> [PAGE TEXT]
Slip-Slop-Slap (originally Slip! Slop! Slap!) is a mnemonic slogan for reducing unhealthy sun exposure by slipping on a shirt or rash guard, slopping on sunblock, and slapping on a sun hat. It was prominent in Australia and New Zealand during the 1980s, originating as the jingle in a televised public service announcement in which an anthropomorphic mascot named Sid the Seagull would sing and dance to the phrase. 

The campaign, originally funded by public donations, was launched by Cancer Council Victoria in 1981 to combat high rates of skin cancer in Australia, and achieved high nationwide awareness over its original run. It was briefly and less successfully revived in 2010, with Sid the Seagull singing to a revised jingle "Slip, Slop, Slap, Seek and Slide", adding seeking shade and sliding on wraparound sunglasses to the advice. An alternate version known as "Slip, Slop, Slap and Wrap" was used in New Zealand, where the mascot was a tiger prawn named Tiger, voiced by Ants from What Now. Some Canadian cities have also started their own Slip-Slop-Slap campaigns. In Britain, it was featured in a BBC Breakfast report on 27 June 2011.

(Stored data entries)
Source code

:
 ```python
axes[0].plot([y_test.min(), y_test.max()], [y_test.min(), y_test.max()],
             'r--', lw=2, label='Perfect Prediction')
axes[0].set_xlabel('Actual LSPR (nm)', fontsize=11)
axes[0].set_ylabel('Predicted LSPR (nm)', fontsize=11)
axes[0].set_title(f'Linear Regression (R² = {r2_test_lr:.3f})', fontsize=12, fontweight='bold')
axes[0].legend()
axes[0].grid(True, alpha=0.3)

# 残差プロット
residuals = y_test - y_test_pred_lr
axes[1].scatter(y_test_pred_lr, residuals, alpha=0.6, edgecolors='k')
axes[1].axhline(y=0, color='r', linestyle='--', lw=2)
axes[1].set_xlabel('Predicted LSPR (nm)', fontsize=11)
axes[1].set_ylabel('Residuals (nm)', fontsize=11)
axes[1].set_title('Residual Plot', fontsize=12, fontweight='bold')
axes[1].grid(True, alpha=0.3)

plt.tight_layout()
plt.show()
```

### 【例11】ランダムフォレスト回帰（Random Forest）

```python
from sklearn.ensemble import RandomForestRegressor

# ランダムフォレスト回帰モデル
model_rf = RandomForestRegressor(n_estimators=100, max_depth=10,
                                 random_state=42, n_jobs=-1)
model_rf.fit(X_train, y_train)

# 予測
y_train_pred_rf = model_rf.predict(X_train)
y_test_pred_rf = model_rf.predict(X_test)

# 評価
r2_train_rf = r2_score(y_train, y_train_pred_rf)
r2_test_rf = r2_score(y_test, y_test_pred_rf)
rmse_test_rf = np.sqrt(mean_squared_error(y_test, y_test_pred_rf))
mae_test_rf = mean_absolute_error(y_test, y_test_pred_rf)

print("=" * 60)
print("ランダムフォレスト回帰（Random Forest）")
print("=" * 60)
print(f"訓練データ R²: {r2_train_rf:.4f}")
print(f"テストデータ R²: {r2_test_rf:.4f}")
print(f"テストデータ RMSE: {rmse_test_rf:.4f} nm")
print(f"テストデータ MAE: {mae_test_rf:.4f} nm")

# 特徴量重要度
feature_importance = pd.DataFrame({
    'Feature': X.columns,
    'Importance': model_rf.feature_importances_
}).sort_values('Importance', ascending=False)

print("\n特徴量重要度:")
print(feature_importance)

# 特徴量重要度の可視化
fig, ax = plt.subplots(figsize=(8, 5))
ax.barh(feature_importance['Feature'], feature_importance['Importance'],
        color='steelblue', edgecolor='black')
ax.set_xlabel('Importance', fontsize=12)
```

> [EXERCISE DIRECTIONS] According to the Slip-Slop-Slap text, why did Cancer Council Victoria launch the campaign in 1981? Answer in one to three sentences.

> [WRITTEN ANSWER] Cancer Council Victoria launched the campaign to combat high rates of skin cancer in Australia. Its slogan urged people to reduce unhealthy sun exposure by slipping on a shirt or rash guard, slopping on sunblock, and slapping on a sun hat.